_DESCRIPTION OF THE TASK_
Quote exactly, and only, the lines of the material below from the line with "201 °F (94 °C) |" through the line with "Auto-ignition temperature (°C): | No data available |".

_MATERIAL SHOWN_
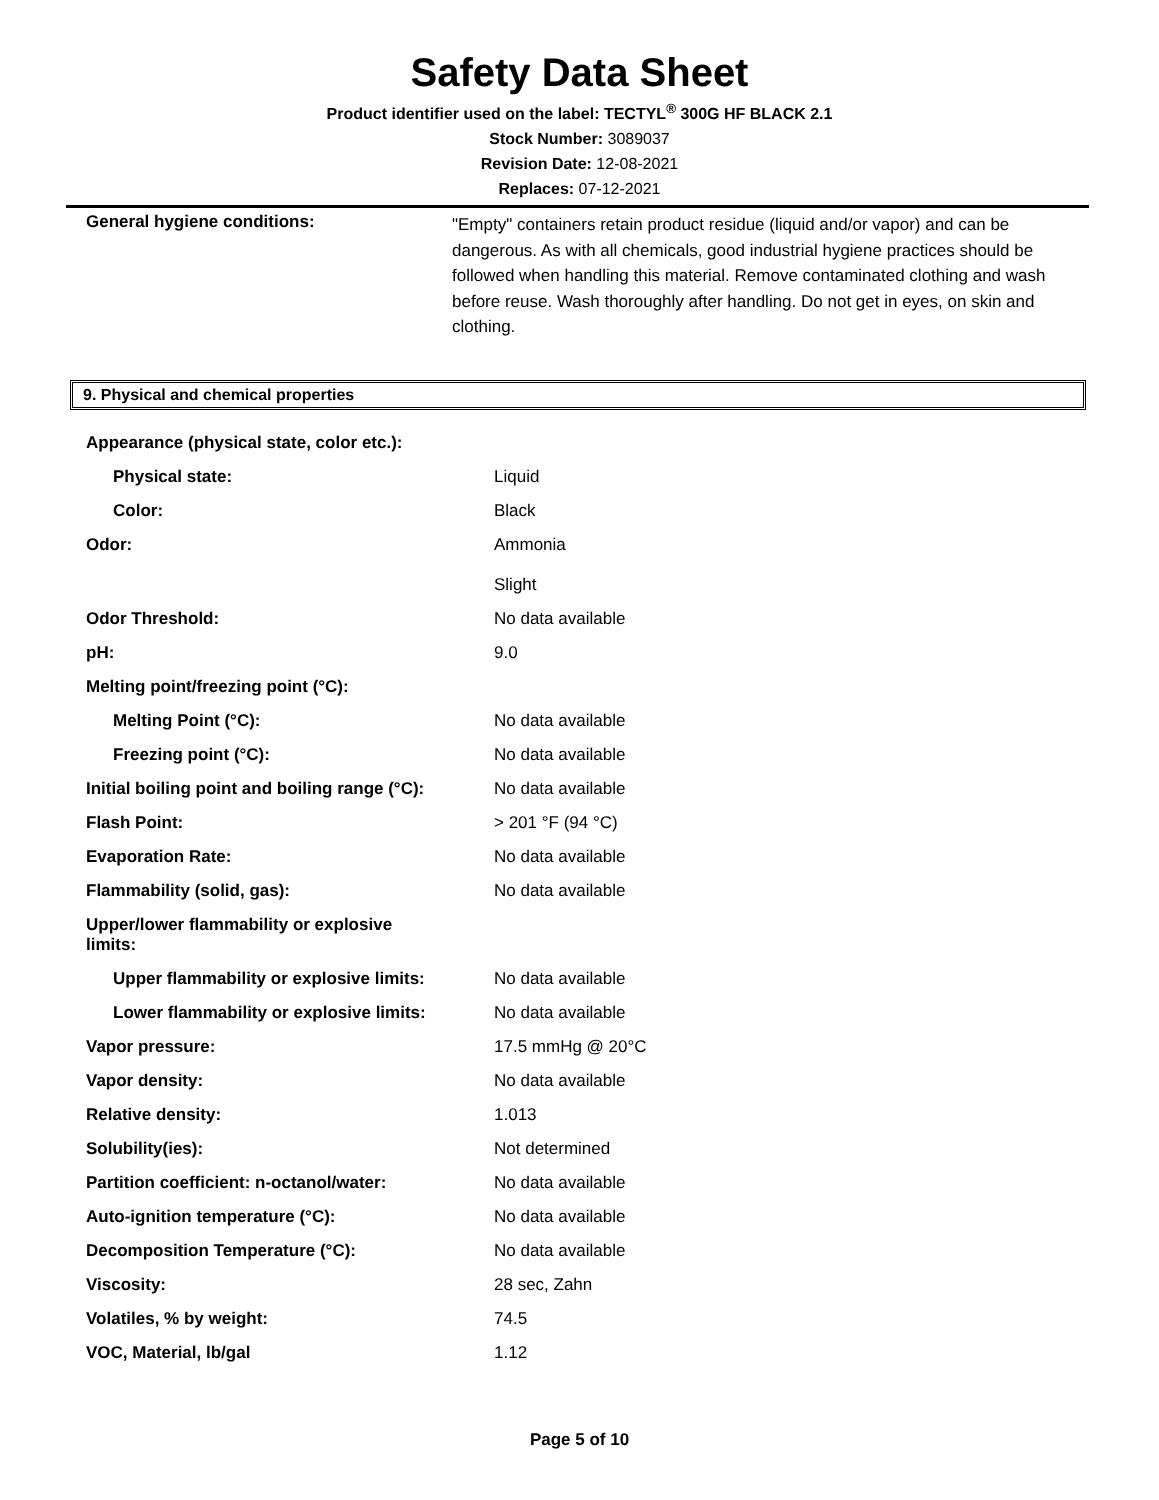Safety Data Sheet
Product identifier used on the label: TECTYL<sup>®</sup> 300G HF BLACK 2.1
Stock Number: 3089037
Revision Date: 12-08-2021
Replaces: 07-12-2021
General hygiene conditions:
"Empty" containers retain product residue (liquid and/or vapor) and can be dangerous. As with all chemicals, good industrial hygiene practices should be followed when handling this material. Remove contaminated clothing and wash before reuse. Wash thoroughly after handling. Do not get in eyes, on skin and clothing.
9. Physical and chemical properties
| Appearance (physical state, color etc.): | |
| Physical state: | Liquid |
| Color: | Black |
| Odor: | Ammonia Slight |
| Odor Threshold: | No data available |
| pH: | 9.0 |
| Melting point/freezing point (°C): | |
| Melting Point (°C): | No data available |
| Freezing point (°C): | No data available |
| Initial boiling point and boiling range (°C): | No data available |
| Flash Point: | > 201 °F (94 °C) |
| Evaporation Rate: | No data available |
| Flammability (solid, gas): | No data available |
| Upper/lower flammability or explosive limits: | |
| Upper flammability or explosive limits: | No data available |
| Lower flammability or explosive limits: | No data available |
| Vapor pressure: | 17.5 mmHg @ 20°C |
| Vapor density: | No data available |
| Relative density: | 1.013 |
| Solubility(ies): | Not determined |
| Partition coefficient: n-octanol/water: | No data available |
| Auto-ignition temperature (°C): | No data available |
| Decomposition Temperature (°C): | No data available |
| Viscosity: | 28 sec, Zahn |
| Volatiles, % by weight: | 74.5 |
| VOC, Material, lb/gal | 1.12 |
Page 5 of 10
==
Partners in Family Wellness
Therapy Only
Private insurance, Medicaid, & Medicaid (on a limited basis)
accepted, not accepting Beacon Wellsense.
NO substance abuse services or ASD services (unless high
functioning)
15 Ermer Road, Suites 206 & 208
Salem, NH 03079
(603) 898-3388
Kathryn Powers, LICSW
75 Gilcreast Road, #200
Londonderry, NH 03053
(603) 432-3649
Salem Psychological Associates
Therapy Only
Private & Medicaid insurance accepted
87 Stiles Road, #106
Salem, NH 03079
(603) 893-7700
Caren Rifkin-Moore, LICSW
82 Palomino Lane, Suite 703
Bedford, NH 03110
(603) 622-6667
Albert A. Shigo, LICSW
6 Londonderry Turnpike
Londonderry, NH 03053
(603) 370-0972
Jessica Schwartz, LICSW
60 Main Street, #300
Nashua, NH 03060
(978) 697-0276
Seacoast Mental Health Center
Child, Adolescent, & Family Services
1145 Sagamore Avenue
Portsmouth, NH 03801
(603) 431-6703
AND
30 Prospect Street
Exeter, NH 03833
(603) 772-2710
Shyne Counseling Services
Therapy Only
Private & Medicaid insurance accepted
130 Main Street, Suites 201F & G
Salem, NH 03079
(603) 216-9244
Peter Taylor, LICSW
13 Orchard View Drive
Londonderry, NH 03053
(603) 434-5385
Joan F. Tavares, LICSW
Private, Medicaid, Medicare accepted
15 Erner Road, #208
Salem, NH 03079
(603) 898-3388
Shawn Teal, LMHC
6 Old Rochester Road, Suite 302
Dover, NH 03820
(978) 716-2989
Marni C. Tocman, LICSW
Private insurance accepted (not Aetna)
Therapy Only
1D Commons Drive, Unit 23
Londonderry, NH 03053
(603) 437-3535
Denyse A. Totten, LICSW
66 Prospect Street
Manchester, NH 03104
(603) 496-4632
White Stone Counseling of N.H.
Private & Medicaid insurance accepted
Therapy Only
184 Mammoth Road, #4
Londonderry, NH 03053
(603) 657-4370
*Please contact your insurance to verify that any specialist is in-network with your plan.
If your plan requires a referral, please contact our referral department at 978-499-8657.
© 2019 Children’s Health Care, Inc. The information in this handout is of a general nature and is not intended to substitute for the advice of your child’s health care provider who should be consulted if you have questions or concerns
...
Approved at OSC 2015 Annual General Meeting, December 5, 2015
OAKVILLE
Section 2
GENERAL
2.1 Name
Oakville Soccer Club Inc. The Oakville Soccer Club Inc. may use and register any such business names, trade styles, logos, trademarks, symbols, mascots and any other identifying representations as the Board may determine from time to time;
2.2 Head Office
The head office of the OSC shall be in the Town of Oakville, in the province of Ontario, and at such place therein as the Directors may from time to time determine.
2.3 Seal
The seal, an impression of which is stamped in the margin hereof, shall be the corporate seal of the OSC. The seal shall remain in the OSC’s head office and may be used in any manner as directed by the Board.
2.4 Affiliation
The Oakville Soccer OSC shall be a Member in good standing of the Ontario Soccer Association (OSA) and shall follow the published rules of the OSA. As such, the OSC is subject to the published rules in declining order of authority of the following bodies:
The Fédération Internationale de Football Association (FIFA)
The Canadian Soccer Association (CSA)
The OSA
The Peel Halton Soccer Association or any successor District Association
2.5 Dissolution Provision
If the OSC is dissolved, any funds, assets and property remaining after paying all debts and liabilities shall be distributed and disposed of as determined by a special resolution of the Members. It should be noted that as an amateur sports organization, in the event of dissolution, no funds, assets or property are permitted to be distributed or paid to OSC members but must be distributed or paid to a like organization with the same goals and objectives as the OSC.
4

_TASK ANSWER_
| Flash Point: | > 201 °F (94 °C) |
| Evaporation Rate: | No data available |
| Flammability (solid, gas): | No data available |
| Upper/lower flammability or explosive limits: | |
| Upper flammability or explosive limits: | No data available |
| Lower flammability or explosive limits: | No data available |
| Vapor pressure: | 17.5 mmHg @ 20°C |
| Vapor density: | No data available |
| Relative density: | 1.013 |
| Solubility(ies): | Not determined |
| Partition coefficient: n-octanol/water: | No data available |
| Auto-ignition temperature (°C): | No data available |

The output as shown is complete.